Start of Material shown

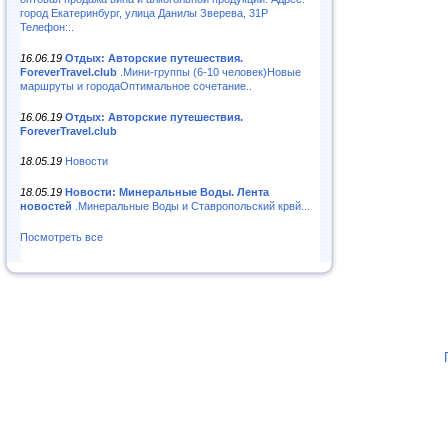
город Екатеринбург, улица Данилы Зверева, 31Р
Телефон:..
16.06.19
Отдых: Авторские путешествия.
ForeverTravel.club
.Мини-группы (6-10 человек)Новые
маршруты и городаОптимальное сочетание..
16.06.19
Отдых: Авторские путешествия.
ForeverTravel.club
18.05.19
Новости
18.05.19
Новости: Минеральные Воды. Лента
новостей
.Минеральные Воды и Ставропольский крвй...
Посмотреть все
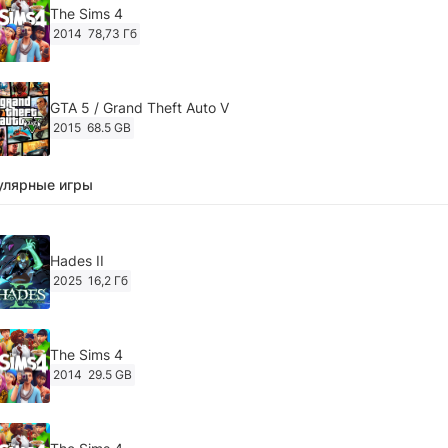
The Sims 4
2014
78,73 Гб
GTA 5 / Grand Theft Auto V
2015
68.5 GB
улярные игры
Ghost of Tsushima: Director's Cut v.1053.8.1023.1614
[RePack Decepticon] (2024)
2024
38.5 gb
Hades II
2025
16,2 Гб
Cyberpunk 2077
2020
49.4 GB
The Sims 4
2014
29.5 GB
Ghost of Tsushima: Director's Cut v.1053.9.0623.1807 [Пап
игры] (2020-2024)
2020-2024
68,09 Гб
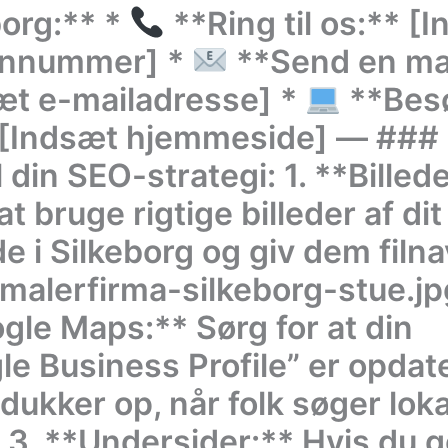
borg:** *
**Ring til os:** [
onnummer] *
**Send en mai
æt e-mailadresse] *
**Bes
 [Indsæt hjemmeside] — ###
il din SEO-strategi: 1. **Billed
t bruge rigtige billeder af dit
de i Silkeborg og giv dem filn
malerfirma-silkeborg-stue.jpg
gle Maps:** Sørg for at din
le Business Profile” er opdate
dukker op, når folk søger lokal
 3. **Undersider:** Hvis du g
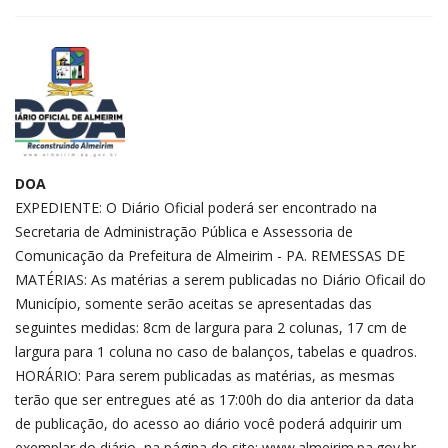
DOA
EXPEDIENTE: O Diário Oficial poderá ser encontrado na
Secretaria de Administração Pública e Assessoria de
Comunicação da Prefeitura de Almeirim - PA. REMESSAS DE
MATÉRIAS: As matérias a serem publicadas no Diário Oficail do
Município, somente serão aceitas se apresentadas das
seguintes medidas: 8cm de largura para 2 colunas, 17 cm de
largura para 1 coluna no caso de balanços, tabelas e quadros.
HORÁRIO: Para serem publicadas as matérias, as mesmas
terão que ser entregues até as 17:00h do dia anterior da data
de publicação, do acesso ao diário você poderá adquirir um
exemplar do diário, na página do site: www.almeirim.pa.gov.br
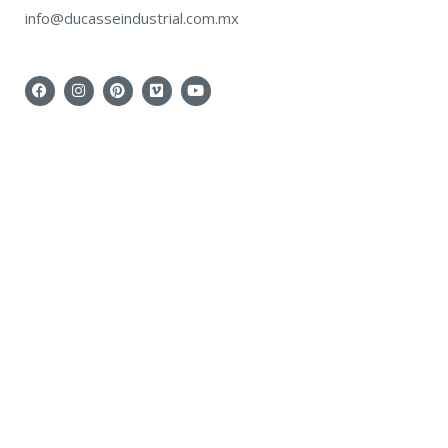
info@ducasseindustrial.com.mx
F
I
P
V
Y
A
N
I
I
O
C
S
N
M
U
E
T
T
E
T
B
A
E
O
U
O
G
R
B
O
R
E
E
K
A
S
M
T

End of Material shown

▶ **Work required**
Your answer must be the entries repeated exactly, with no pictures.

▶ **Your solution**
город Екатеринбург, улица Данилы Зверева, 31Р
Телефон:..
16.06.19
Отдых: Авторские путешествия.
ForeverTravel.club
.Мини-группы (6-10 человек)Новые
маршруты и городаОптимальное сочетание..
16.06.19
Отдых: Авторские путешествия.
ForeverTravel.club
18.05.19
Новости
18.05.19
Новости: Минеральные Воды. Лента
новостей
.Минеральные Воды и Ставропольский крвй...
Посмотреть все
The Sims 4
2014
78,73 Гб
GTA 5 / Grand Theft Auto V
2015
68.5 GB
улярные игры
Ghost of Tsushima: Director's Cut v.1053.8.1023.1614
[RePack Decepticon] (2024)
2024
38.5 gb
Hades II
2025
16,2 Гб
Cyberpunk 2077
2020
49.4 GB
The Sims 4
2014
29.5 GB
Ghost of Tsushima: Director's Cut v.1053.9.0623.1807 [Пап
игры] (2020-2024)
2020-2024
68,09 Гб
borg:** *
**Ring til os:** [
onnummer] *
**Send en mai
æt e-mailadresse] *
**Bes
 [Indsæt hjemmeside] — ###
il din SEO-strategi: 1. **Billed
t bruge rigtige billeder af dit
de i Silkeborg og giv dem filn
malerfirma-silkeborg-stue.jpg
gle Maps:** Sørg for at din
le Business Profile” er opdate
dukker op, når folk søger lokal
 3. **Undersider:** Hvis du g
DOA
EXPEDIENTE: O Diário Oficial poderá ser encontrado na
Secretaria de Administração Pública e Assessoria de
Comunicação da Prefeitura de Almeirim - PA. REMESSAS DE
MATÉRIAS: As matérias a serem publicadas no Diário Oficail do
Município, somente serão aceitas se apresentadas das
seguintes medidas: 8cm de largura para 2 colunas, 17 cm de
largura para 1 coluna no caso de balanços, tabelas e quadros.
HORÁRIO: Para serem publicadas as matérias, as mesmas
terão que ser entregues até as 17:00h do dia anterior da data
de publicação, do acesso ao diário você poderá adquirir um
exemplar do diário, na página do site: www.almeirim.pa.gov.br
info@ducasseindustrial.com.mx
F
I
P
V
Y
A
N
I
I
O
C
S
N
M
U
E
T
T
E
T
B
A
E
O
U
O
G
R
B
O
R
E
E
K
A
S
M
T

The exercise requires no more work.